# What the task requires:
Each line in the data holding "lines" should be listed.

# Materials provided:
- - - - - - -
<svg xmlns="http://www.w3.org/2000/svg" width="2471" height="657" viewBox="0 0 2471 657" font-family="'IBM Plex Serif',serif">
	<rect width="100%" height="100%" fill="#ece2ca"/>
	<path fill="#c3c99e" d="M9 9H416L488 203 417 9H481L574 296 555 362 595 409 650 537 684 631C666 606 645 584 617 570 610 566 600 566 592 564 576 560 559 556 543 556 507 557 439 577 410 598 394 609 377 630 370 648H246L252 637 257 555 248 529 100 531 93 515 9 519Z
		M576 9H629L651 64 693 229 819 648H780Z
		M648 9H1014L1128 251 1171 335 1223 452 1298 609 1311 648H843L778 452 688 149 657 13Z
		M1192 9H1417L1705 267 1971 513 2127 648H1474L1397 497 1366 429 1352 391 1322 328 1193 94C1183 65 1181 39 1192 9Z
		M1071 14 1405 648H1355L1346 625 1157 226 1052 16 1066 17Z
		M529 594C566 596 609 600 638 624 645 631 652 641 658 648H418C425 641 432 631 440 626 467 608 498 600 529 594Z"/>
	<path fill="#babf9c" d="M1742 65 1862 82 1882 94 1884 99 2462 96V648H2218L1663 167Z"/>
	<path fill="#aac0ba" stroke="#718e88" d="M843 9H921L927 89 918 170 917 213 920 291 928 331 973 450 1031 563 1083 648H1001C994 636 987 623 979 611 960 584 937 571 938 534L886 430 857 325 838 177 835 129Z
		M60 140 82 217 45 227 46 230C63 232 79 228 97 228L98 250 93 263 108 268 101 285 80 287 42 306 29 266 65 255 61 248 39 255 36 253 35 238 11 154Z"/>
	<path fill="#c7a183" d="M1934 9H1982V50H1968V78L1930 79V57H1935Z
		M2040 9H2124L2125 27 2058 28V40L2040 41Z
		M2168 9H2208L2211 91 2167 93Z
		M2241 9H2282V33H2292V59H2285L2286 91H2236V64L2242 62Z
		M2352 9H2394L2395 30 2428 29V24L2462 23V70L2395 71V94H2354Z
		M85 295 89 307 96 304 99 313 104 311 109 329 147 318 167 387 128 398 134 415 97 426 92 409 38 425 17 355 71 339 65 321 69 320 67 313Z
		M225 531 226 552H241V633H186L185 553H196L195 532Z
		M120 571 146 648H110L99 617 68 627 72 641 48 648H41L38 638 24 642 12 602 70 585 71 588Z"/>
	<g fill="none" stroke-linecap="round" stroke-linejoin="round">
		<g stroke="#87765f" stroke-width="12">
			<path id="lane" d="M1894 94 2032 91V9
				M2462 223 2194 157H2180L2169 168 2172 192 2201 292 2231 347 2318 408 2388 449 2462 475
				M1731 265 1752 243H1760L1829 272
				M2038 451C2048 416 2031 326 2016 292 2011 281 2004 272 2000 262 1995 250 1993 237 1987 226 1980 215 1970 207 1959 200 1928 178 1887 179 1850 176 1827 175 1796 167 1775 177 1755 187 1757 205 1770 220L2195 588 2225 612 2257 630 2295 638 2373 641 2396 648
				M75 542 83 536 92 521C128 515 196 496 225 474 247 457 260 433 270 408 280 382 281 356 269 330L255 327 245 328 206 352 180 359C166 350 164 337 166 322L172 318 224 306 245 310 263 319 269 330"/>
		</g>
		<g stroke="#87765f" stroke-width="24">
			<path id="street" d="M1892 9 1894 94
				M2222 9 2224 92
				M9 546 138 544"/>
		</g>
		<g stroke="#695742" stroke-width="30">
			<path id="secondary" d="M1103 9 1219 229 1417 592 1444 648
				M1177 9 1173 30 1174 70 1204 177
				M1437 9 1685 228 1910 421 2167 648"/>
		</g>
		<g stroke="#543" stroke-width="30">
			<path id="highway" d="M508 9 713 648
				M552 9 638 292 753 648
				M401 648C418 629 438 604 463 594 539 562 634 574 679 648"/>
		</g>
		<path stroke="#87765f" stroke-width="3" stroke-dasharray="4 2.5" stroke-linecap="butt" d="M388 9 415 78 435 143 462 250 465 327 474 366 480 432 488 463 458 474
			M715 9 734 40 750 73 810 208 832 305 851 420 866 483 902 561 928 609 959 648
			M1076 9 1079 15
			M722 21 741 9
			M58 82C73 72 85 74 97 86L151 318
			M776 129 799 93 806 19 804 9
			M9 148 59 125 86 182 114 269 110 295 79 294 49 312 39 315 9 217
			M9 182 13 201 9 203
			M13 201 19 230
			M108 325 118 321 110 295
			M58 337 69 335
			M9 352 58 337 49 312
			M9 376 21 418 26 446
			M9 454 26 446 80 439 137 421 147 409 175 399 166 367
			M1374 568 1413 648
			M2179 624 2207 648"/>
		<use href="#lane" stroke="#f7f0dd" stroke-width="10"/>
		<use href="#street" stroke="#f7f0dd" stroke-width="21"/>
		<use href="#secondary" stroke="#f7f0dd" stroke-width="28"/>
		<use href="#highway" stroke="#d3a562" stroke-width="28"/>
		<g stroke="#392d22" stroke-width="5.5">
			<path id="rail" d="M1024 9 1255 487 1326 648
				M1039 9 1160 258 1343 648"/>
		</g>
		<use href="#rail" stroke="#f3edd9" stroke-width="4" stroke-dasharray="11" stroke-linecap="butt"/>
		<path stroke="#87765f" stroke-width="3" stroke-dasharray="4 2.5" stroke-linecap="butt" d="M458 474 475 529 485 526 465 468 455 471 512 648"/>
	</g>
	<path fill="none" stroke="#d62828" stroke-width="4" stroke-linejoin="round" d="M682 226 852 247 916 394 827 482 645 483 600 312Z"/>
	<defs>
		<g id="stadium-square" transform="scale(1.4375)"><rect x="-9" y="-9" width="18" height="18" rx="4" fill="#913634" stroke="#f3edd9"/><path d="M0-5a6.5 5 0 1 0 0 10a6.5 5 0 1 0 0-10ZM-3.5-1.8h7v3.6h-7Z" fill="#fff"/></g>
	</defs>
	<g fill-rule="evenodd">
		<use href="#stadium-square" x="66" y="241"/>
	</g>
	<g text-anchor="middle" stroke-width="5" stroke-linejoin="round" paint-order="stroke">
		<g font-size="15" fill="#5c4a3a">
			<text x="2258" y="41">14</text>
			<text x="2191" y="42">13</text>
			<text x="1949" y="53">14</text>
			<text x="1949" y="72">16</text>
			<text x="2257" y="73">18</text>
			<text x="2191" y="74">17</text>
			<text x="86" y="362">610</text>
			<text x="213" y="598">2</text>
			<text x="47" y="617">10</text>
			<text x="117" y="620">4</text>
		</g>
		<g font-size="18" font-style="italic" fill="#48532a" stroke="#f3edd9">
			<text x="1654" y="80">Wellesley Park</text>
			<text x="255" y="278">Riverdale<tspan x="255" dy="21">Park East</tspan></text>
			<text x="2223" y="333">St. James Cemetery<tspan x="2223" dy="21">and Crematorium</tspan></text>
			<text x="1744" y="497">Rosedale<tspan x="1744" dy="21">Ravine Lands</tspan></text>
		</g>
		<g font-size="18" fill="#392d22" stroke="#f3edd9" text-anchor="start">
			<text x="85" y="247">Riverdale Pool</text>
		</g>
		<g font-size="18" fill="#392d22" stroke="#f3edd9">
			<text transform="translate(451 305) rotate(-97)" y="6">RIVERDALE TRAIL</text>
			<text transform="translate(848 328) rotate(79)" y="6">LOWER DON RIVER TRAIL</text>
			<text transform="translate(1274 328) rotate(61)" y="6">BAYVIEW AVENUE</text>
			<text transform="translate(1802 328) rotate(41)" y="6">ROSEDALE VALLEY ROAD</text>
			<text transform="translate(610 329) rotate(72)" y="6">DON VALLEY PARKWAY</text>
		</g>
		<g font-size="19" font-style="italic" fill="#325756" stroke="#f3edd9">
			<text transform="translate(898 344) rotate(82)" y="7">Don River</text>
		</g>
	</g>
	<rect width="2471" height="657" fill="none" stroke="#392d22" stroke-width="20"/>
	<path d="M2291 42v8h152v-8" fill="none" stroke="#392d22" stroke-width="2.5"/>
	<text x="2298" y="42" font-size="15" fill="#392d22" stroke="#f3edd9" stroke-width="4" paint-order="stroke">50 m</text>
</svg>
- - - - - - -
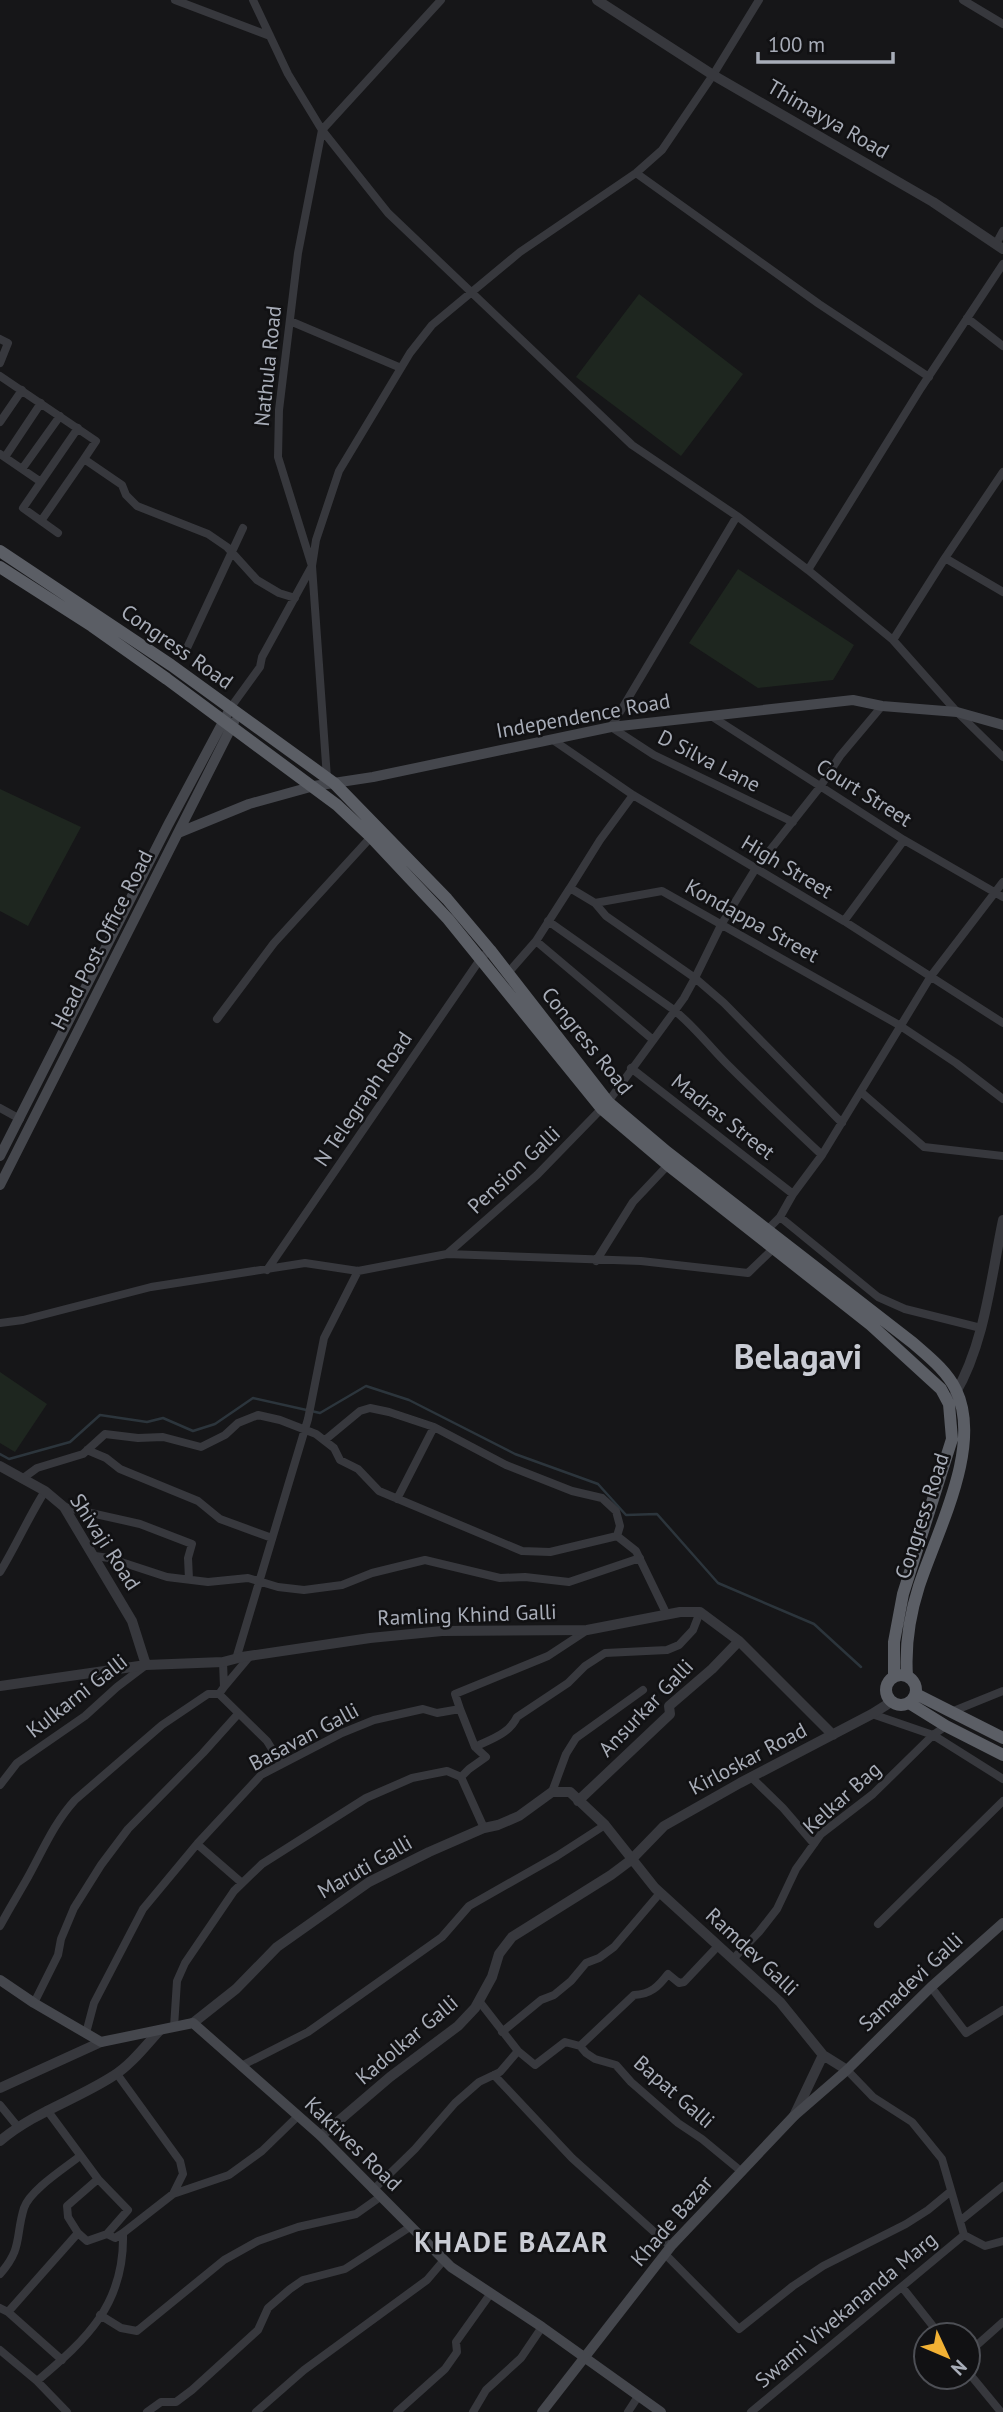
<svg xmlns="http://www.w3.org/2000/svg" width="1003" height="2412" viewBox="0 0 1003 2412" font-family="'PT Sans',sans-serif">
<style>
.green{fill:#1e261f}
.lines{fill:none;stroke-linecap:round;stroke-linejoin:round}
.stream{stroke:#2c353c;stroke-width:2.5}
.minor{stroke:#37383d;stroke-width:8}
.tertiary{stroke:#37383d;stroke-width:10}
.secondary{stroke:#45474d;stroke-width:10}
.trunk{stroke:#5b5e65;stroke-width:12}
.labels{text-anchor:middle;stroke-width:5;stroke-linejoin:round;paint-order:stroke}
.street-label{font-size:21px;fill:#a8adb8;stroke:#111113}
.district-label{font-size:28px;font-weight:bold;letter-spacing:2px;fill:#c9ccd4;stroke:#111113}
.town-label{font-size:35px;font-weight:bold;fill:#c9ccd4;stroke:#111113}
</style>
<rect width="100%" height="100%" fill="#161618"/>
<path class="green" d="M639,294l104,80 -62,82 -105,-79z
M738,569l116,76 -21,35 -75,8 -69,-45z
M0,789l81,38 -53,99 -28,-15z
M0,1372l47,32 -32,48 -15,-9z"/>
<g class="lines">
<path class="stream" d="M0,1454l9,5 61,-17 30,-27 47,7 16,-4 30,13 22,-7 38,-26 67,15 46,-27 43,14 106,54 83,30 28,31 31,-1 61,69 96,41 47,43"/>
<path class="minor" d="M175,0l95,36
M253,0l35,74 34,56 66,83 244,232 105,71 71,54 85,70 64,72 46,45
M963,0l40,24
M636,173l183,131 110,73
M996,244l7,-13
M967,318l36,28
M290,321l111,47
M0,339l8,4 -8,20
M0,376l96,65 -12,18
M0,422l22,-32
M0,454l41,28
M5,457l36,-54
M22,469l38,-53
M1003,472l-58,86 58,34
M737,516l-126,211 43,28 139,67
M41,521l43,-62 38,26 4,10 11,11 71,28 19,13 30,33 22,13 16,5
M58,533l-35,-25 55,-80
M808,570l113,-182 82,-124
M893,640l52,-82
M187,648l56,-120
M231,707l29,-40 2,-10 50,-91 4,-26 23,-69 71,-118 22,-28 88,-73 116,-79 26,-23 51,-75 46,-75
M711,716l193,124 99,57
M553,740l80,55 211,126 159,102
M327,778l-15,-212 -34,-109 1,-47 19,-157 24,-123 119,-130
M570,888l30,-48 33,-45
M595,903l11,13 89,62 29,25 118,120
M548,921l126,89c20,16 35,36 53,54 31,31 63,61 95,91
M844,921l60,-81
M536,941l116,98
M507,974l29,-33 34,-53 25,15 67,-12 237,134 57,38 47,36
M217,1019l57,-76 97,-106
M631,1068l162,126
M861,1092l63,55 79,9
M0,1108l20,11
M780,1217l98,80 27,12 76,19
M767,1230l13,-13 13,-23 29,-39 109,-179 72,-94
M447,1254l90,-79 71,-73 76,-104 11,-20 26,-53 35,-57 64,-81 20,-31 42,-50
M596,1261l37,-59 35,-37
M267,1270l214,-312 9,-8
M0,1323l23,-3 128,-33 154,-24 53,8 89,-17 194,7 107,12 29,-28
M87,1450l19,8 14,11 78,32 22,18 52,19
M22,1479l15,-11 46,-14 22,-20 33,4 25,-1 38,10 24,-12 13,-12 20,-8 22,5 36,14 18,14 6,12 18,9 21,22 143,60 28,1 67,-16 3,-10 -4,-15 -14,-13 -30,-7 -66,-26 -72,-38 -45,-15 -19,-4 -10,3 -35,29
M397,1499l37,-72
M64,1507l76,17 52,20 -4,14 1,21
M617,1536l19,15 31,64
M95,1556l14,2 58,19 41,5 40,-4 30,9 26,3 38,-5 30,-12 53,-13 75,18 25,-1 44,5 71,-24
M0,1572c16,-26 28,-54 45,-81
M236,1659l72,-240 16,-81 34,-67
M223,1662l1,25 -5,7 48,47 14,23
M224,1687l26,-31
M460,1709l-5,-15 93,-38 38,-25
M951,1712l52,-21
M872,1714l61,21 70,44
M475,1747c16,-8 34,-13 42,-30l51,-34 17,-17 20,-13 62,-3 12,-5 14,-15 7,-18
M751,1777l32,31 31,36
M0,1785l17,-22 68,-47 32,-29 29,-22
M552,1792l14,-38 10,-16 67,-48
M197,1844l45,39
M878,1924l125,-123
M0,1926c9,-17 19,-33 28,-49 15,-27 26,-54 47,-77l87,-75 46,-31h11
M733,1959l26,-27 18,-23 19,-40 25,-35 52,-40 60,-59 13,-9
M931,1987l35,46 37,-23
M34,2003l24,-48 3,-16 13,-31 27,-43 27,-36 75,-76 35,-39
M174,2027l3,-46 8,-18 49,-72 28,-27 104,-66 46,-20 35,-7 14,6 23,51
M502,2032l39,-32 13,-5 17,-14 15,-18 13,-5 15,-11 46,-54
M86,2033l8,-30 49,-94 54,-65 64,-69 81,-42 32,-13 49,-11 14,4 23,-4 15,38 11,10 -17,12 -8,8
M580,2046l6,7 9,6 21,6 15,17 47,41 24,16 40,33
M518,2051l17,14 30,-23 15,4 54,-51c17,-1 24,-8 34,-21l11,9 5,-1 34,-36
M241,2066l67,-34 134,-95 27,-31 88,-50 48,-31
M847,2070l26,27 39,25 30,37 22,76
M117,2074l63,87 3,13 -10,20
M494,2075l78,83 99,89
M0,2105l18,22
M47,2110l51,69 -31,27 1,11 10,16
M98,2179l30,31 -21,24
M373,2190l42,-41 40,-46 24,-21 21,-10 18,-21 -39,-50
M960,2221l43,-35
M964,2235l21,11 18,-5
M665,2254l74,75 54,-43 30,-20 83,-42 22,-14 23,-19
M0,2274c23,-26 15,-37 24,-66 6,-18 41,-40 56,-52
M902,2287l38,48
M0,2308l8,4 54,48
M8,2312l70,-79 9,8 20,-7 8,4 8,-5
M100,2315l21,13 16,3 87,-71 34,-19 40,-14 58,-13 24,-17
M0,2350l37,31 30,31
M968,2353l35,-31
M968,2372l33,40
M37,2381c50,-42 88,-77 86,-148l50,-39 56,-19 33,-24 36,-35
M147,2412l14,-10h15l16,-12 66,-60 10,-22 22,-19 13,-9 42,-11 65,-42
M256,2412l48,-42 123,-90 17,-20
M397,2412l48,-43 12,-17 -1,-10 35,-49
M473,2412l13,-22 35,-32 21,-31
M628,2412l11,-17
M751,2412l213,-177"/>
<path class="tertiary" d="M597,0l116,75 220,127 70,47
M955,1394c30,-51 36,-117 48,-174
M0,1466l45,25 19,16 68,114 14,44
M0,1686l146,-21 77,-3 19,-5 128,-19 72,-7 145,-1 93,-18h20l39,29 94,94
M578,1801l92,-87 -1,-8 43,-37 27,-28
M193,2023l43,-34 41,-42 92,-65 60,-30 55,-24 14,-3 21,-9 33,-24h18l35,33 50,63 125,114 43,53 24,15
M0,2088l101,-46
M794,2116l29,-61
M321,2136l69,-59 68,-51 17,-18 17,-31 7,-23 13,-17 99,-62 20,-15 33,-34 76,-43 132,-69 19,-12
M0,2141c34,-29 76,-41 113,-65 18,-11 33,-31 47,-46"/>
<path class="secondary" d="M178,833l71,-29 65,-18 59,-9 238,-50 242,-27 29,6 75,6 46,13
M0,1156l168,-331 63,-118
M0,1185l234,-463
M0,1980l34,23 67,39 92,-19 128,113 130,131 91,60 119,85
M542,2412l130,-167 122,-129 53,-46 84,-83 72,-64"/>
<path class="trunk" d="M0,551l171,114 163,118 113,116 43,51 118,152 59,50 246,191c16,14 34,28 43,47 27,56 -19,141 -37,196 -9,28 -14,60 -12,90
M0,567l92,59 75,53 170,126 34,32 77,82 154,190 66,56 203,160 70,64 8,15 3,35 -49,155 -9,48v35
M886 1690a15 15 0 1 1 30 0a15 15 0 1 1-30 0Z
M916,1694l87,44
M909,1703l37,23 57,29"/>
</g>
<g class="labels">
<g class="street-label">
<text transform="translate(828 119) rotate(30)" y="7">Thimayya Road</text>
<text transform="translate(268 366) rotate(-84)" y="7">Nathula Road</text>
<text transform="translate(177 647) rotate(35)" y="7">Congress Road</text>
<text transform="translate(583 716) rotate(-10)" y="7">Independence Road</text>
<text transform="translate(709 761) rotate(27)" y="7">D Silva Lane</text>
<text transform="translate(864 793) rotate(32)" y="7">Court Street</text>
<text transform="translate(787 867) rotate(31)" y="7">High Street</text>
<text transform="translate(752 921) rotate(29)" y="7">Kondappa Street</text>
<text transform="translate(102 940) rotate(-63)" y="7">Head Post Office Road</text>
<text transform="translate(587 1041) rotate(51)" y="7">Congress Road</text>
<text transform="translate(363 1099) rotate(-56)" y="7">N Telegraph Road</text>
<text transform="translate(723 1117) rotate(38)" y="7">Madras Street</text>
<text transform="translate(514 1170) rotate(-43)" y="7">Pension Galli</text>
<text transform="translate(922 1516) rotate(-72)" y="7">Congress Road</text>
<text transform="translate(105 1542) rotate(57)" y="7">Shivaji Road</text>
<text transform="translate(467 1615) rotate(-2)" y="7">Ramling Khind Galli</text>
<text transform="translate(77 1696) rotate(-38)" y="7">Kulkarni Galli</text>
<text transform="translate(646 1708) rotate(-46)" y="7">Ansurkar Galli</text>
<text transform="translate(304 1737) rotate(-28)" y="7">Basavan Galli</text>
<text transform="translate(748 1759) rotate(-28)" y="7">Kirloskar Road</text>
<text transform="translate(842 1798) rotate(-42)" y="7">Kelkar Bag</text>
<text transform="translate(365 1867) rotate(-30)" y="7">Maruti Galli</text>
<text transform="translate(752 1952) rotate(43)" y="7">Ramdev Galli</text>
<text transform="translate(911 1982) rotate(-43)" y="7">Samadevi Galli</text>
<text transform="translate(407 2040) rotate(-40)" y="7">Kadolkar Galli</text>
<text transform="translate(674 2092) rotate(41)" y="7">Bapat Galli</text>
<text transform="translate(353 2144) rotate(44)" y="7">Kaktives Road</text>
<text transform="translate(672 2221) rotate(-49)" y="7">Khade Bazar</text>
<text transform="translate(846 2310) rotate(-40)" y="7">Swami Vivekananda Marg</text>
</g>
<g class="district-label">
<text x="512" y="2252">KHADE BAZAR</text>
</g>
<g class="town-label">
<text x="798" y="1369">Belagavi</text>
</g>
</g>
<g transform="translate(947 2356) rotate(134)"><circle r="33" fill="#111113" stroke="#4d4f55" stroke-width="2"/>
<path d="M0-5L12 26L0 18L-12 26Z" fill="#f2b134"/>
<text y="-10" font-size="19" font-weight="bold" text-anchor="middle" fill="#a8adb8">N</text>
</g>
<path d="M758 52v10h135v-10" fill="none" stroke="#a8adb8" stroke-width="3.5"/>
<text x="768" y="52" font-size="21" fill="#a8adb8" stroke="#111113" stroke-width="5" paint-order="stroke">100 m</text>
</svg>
- - - - - - -
# Task response:
.lines{fill:none;stroke-linecap:round;stroke-linejoin:round}
<g class="lines">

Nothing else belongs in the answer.